Collection entries:
____________

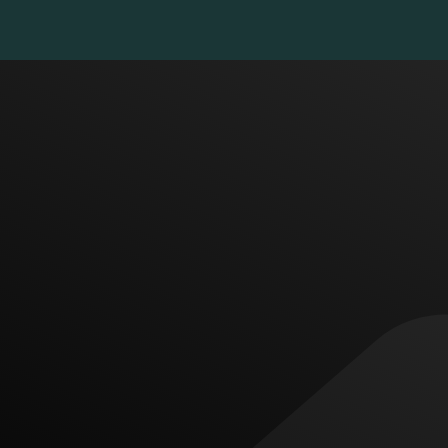
س بگیرید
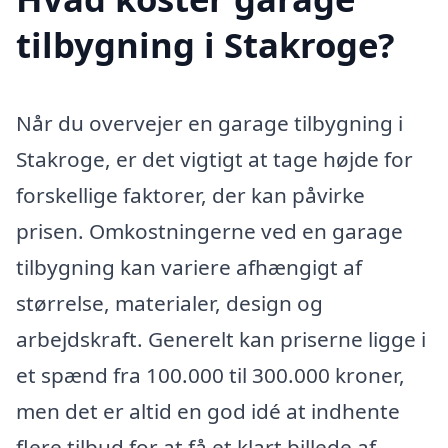
tilbygning i Stakroge?
Når du overvejer en garage tilbygning i
Stakroge, er det vigtigt at tage højde for
forskellige faktorer, der kan påvirke
prisen. Omkostningerne ved en garage
tilbygning kan variere afhængigt af
størrelse, materialer, design og
arbejdskraft. Generelt kan priserne ligge i
et spænd fra 100.000 til 300.000 kroner,
men det er altid en god idé at indhente
flere tilbud for at få et klart billede af,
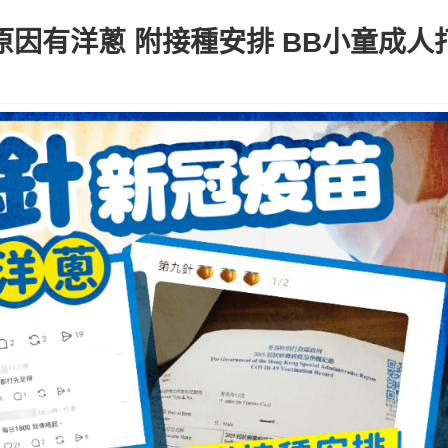
原因有洋蔥 附接種安排 BB小童成人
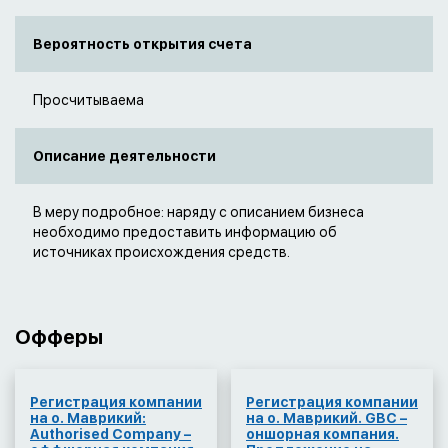
Вероятность открытия счета
Просчитываема
Описание деятельности
В меру подробное: наряду с описанием бизнеса
необходимо предоставить информацию об
источниках происхождения средств.
Офферы
Регистрация компании
Регистрация компании
на о. Маврикий:
на о. Маврикий. GBC –
Authorised Company –
оншорная компания.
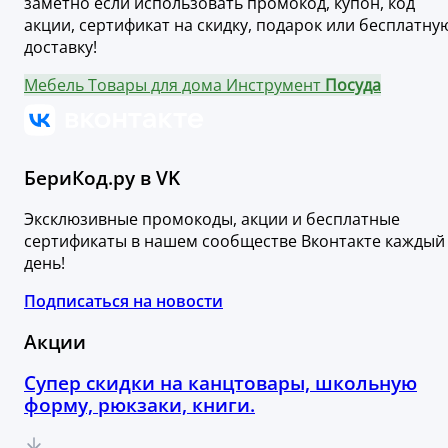
заметно если использовать промокод, купон, код
акции, сертификат на скидку, подарок или бесплатну
доставку!
Мебель
Товары для дома
Инструмент
Посуда
БериКод.ру в VK
Эксклюзивные промокоды, акции и бесплатные
сертификаты в нашем сообществе Вконтакте каждый
день!
Подписаться на новости
Акции
Супер скидки на канцтовары, школьную
форму, рюкзаки, книги.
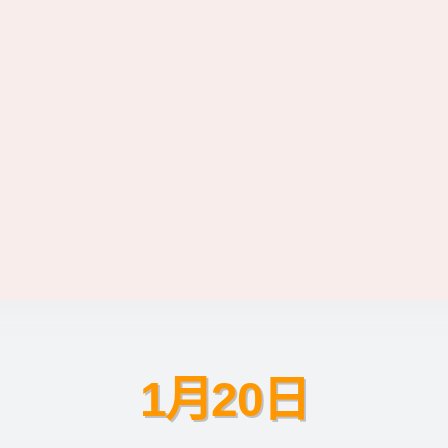
1月20日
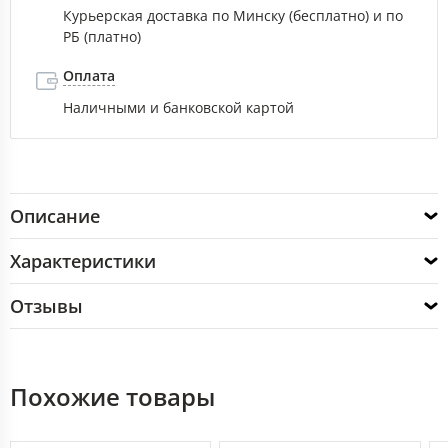
Курьерская доставка по Минску (бесплатно) и по
РБ (платно)
Оплата
Наличными и банковской картой
Описание
Характеристики
Отзывы
Похожие товары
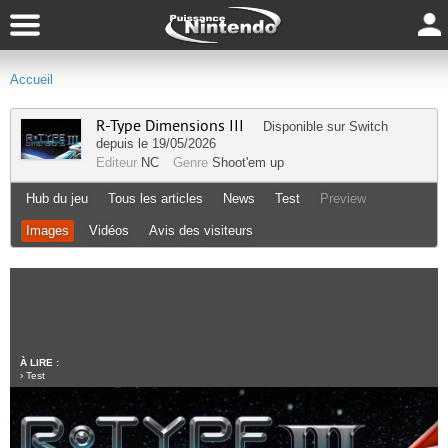
Accueil
R-Type Dimensions III
Disponible sur
Switch
depuis le 19/05/2026
Editeur
NC
Genre
Shoot'em up
Hub du jeu
Tous les articles
News
Test
Preview
Images
Vidéos
Avis des visiteurs
À LIRE :
›
Test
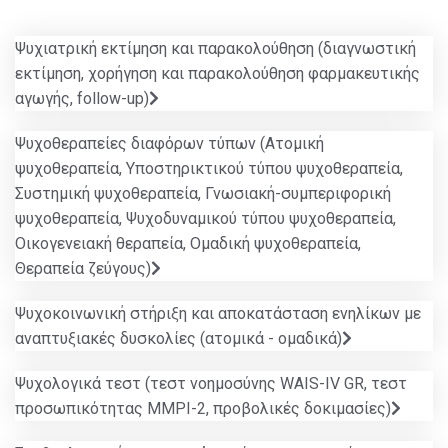
Ψυχιατρική εκτίμηση και παρακολούθηση (διαγνωστική
εκτίμηση, χορήγηση και παρακολούθηση φαρμακευτικής
αγωγής, follow-up)
Ψυχοθεραπείες διαφόρων τύπων (Ατομική
ψυχοθεραπεία, Υποστηρικτικού τύπου ψυχοθεραπεία,
Συστημική ψυχοθεραπεία, Γνωσιακή-συμπεριφορική
ψυχοθεραπεία, Ψυχοδυναμικού τύπου ψυχοθεραπεία,
Οικογενειακή θεραπεία, Ομαδική ψυχοθεραπεία,
Θεραπεία ζεύγους)
Ψυχοκοινωνική στήριξη και αποκατάσταση ενηλίκων με
αναπτυξιακές δυσκολίες (ατομικά - ομαδικά)
Ψυχολογικά τεστ (τεστ νοημοσύνης WAIS-IV GR, τεστ
προσωπικότητας MMPI-2, προβολικές δοκιμασίες)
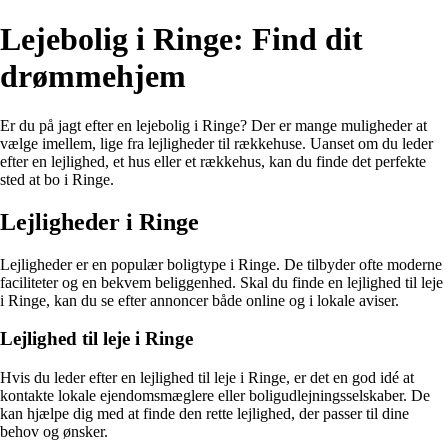
Lejebolig i Ringe: Find dit
drømmehjem
Er du på jagt efter en lejebolig i Ringe? Der er mange muligheder at
vælge imellem, lige fra lejligheder til rækkehuse. Uanset om du leder
efter en lejlighed, et hus eller et rækkehus, kan du finde det perfekte
sted at bo i Ringe.
Lejligheder i Ringe
Lejligheder er en populær boligtype i Ringe. De tilbyder ofte moderne
faciliteter og en bekvem beliggenhed. Skal du finde en lejlighed til leje
i Ringe, kan du se efter annoncer både online og i lokale aviser.
Lejlighed til leje i Ringe
Hvis du leder efter en lejlighed til leje i Ringe, er det en god idé at
kontakte lokale ejendomsmæglere eller boligudlejningsselskaber. De
kan hjælpe dig med at finde den rette lejlighed, der passer til dine
behov og ønsker.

____________

# TO-DO ITEM:
With the pictures dropped, write out all of the entries word for word.

# PROBLEM SOLUTION:
س بگیرید
tilbygning i Stakroge?
Når du overvejer en garage tilbygning i
Stakroge, er det vigtigt at tage højde for
forskellige faktorer, der kan påvirke
prisen. Omkostningerne ved en garage
tilbygning kan variere afhængigt af
størrelse, materialer, design og
arbejdskraft. Generelt kan priserne ligge i
et spænd fra 100.000 til 300.000 kroner,
men det er altid en god idé at indhente
flere tilbud for at få et klart billede af,
原因有洋蔥 附接種安排 BB小童成人
Вероятность открытия счета
Просчитываема
Описание деятельности
В меру подробное: наряду с описанием бизнеса
необходимо предоставить информацию об
источниках происхождения средств.
Офферы
Регистрация компании
Регистрация компании
на о. Маврикий:
на о. Маврикий. GBC –
Authorised Company –
оншорная компания.
заметно если использовать промокод, купон, код
акции, сертификат на скидку, подарок или бесплатну
доставку!
Мебель
Товары для дома
Инструмент
Посуда
БериКод.ру в VK
Эксклюзивные промокоды, акции и бесплатные
сертификаты в нашем сообществе Вконтакте каждый
день!
Подписаться на новости
Акции
Супер скидки на канцтовары, школьную
форму, рюкзаки, книги.
1月20日
Курьерская доставка по Минску (бесплатно) и по
РБ (платно)
Оплата
Наличными и банковской картой
Описание
Характеристики
Отзывы
Похожие товары
Accueil
R-Type Dimensions III
Disponible sur
Switch
depuis le 19/05/2026
Editeur
NC
Genre
Shoot'em up
Hub du jeu
Tous les articles
News
Test
Preview
Images
Vidéos
Avis des visiteurs
À LIRE :
›
Test
Ψυχιατρική εκτίμηση και παρακολούθηση (διαγνωστική
εκτίμηση, χορήγηση και παρακολούθηση φαρμακευτικής
αγωγής, follow-up)
Ψυχοθεραπείες διαφόρων τύπων (Ατομική
ψυχοθεραπεία, Υποστηρικτικού τύπου ψυχοθεραπεία,
Συστημική ψυχοθεραπεία, Γνωσιακή-συμπεριφορική
ψυχοθεραπεία, Ψυχοδυναμικού τύπου ψυχοθεραπεία,
Οικογενειακή θεραπεία, Ομαδική ψυχοθεραπεία,
Θεραπεία ζεύγους)
Ψυχοκοινωνική στήριξη και αποκατάσταση ενηλίκων με
αναπτυξιακές δυσκολίες (ατομικά - ομαδικά)
Ψυχολογικά τεστ (τεστ νοημοσύνης WAIS-IV GR, τεστ
προσωπικότητας MMPI-2, προβολικές δοκιμασίες)
Lejebolig i Ringe: Find dit
drømmehjem
Er du på jagt efter en lejebolig i Ringe? Der er mange muligheder at
vælge imellem, lige fra lejligheder til rækkehuse. Uanset om du leder
efter en lejlighed, et hus eller et rækkehus, kan du finde det perfekte
sted at bo i Ringe.
Lejligheder i Ringe
Lejligheder er en populær boligtype i Ringe. De tilbyder ofte moderne
faciliteter og en bekvem beliggenhed. Skal du finde en lejlighed til leje
i Ringe, kan du se efter annoncer både online og i lokale aviser.
Lejlighed til leje i Ringe
Hvis du leder efter en lejlighed til leje i Ringe, er det en god idé at
kontakte lokale ejendomsmæglere eller boligudlejningsselskaber. De
kan hjælpe dig med at finde den rette lejlighed, der passer til dine
behov og ønsker.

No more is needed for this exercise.